Nice. Finally computers approached the age of writing. :)
I can already imagine the innovation:
> Type over this text to prove that you are a computer.
> Human detected. Shoo, shoo!
Looks like my handwriting
I can't believe OCR has not been solved yet. The only one even close is OmniPage.
Isn't OCR pretty good these days?
Here's the source code on github: https://github.com/dariusk/reverseocr
A generative model, although computationally expensive, would not suffer this problem. Essentially a generative model can run in reverse, which means that if you feed values into the output you get inputs that could explain the output. Check out "Boltzmann Machines" for an example. There are plenty of examples for the MNIST dataset of hand written digits.
I think one of the problems is that the OCR assumes the images to be (English) letters.
To be really really useful, the OCR would need to consider at least all characters in the Unicode Basic Multilingual Plane. And then it needs to be able to reject an image as containing any word, and then it needs to solve the halting problem.
This reminds me of an experiment I played with using random search to "teach" the browser how to draw characters: http://zwass.github.io/Learn2Write/
This actually seems like a great program for automatically generating adversarial examples to improve OCR. A human could rate this text as being illegible or legible. Each example can then be added to the training data to improve its quality.
The Letter Spirit project (a Douglas Hofstadter thing) is sort of in that vein, but less prosaic in its objectives.
It would be neat to see the same thing, except using two OCR libraries instead of just one, and requiring both libraries to be able to read the message. I imagine the letters would start to look a bit less insane.
This is pretty cool, although it makes me wonder what the real world applications could be. It does, at the very least, tantalise my curiosity and gets me thinking.
Could this be used in a pseudo reverse CAPTCHA by showing a series of words, and asking the user to say which is not human readable?
I wonder what would happen if you run this program letter-by-letter, possibly the readability could increase.
I love algorithmic art.
very cool idea.
What (if anything) is this saying about the quality of the OCR process? Especially since none of these seem human readable.
Not much, probably. It would be largely wasted effort to tune OCR algorithms to avoid (falsely) recognizing letters in artificially synthetized datasets that don't occur in practice.

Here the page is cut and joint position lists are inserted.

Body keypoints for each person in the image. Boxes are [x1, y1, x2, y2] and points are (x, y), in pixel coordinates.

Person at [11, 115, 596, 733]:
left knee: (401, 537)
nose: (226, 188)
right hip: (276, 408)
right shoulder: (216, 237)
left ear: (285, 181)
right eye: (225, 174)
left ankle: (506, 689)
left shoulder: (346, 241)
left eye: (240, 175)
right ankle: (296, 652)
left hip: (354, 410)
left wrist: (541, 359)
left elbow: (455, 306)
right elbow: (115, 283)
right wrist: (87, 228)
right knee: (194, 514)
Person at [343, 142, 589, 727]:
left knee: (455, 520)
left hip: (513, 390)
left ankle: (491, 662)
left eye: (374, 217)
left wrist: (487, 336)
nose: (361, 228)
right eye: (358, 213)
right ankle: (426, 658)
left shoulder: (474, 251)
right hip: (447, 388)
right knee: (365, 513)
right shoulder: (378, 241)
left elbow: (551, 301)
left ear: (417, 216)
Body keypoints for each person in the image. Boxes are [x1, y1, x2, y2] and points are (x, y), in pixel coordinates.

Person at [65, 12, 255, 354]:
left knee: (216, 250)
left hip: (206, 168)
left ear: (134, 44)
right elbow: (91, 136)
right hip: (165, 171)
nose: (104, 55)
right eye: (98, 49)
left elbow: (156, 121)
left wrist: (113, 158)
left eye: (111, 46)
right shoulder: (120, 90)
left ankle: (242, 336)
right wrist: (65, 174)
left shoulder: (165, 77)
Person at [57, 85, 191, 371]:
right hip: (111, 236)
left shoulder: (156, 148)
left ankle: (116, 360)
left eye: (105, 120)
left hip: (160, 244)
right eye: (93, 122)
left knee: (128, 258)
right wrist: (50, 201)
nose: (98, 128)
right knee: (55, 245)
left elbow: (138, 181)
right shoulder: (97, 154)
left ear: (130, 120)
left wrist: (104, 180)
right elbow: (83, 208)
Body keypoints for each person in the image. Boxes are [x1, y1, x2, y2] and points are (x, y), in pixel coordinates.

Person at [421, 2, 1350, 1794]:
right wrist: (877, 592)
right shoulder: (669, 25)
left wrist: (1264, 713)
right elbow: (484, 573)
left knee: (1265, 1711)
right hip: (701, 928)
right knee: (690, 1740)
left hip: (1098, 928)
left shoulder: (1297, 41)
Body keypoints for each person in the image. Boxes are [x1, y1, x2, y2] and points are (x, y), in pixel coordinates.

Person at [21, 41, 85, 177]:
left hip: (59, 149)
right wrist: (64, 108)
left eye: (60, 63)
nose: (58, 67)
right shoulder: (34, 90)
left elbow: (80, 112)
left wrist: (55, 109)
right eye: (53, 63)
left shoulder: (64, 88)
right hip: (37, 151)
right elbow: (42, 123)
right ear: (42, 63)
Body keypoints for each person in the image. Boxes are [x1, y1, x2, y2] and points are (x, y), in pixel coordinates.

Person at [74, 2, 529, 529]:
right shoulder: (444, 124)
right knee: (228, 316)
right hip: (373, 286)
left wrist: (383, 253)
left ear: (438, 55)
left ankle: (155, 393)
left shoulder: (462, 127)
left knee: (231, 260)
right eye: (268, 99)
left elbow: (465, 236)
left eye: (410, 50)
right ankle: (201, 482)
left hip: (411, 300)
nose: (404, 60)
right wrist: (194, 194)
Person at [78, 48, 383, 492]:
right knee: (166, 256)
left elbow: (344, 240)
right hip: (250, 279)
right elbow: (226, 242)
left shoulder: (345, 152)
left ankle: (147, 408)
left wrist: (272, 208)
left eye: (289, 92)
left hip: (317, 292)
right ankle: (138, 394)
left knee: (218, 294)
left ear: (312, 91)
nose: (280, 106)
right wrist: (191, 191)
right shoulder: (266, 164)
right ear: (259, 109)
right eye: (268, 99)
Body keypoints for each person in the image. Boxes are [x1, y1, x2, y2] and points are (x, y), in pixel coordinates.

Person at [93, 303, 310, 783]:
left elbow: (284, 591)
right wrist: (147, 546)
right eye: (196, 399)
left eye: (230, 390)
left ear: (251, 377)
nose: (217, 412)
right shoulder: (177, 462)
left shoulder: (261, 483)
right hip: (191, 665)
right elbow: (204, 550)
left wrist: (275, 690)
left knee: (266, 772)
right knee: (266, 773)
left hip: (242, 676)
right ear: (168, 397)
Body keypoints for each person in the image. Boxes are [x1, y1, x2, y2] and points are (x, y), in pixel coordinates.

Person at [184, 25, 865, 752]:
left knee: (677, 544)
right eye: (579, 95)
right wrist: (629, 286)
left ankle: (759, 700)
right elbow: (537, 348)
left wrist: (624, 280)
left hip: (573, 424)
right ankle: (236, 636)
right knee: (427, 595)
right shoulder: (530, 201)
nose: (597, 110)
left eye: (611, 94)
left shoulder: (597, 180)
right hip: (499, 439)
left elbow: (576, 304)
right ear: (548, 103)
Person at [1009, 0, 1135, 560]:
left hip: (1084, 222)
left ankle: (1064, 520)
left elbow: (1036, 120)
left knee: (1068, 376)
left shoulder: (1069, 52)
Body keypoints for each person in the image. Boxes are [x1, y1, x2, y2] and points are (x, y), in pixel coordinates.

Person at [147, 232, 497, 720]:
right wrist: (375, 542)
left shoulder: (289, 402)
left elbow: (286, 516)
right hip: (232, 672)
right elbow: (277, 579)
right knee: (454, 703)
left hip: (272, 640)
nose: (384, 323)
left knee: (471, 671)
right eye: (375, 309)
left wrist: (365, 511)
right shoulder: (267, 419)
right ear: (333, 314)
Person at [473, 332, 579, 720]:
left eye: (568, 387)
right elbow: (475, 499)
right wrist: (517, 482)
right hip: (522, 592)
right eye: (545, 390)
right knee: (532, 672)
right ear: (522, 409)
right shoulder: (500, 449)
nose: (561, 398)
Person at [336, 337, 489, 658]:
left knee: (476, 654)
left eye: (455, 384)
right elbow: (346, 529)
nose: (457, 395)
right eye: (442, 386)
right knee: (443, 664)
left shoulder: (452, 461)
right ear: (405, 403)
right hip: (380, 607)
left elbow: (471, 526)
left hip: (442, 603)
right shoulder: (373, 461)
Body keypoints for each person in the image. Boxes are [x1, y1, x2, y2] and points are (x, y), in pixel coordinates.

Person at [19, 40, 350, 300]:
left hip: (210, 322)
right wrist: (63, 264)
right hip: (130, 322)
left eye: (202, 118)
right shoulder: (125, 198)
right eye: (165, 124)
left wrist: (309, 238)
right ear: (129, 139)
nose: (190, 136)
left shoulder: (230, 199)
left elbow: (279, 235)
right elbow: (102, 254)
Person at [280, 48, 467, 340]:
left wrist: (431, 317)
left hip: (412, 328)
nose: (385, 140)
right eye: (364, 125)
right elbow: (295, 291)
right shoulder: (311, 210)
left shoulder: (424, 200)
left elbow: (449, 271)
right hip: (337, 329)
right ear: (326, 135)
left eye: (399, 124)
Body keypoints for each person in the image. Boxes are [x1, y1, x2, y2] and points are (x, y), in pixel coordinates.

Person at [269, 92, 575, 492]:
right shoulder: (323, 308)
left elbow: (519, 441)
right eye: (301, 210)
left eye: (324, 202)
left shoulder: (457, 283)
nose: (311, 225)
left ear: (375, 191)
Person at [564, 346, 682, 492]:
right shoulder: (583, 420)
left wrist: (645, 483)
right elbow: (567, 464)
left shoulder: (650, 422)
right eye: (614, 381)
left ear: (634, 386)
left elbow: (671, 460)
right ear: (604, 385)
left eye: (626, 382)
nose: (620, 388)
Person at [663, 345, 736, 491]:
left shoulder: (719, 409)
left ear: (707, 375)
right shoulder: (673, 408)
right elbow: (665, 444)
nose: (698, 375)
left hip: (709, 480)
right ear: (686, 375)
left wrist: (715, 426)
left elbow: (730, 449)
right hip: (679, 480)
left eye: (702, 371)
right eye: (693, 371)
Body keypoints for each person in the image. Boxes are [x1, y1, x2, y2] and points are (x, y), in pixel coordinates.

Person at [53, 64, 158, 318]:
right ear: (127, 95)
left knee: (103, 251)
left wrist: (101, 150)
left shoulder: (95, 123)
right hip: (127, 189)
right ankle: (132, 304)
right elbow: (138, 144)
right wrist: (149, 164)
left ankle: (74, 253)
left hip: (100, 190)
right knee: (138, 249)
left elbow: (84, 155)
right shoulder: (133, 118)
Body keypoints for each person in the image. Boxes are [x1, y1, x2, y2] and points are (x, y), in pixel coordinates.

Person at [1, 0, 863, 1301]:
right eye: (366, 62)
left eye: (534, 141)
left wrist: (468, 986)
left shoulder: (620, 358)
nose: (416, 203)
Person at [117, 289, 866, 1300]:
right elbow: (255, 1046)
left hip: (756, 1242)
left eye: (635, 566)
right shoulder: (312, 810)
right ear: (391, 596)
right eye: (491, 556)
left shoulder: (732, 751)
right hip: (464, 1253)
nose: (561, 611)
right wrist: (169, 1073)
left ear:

Why's it so highly upvoted then? I was expecting something moderately legible.
> I was expecting something moderately legible.
Is human handwriting anything more then repeated patterns with lines and shapes on a 2d plane?
A computer program designed by humans to assist with human constructs can infer meaning from what appears to be mostly noise to humans. It hits us hard because communication through complex language is the defining trait of our species. It manages to do what we do, and many people are intrigued by the results.
Are we just observing the results of our actions or did we just take one more small step towards the singularity?
I'm not bothered by it any more than I'm bothered by our brains' propensity for seeing faces where there aren't any.
That's a pretty interesting way of looking at it, machine pareidolia.
Even computers see faces where there aren't any. I've had Facebook's tagging functionality sometimes pick a non-human part of an image as a face to be tagged.
Only a reminder that the OCR process looks nothing like what humans do.
Several of them did seem readable to me.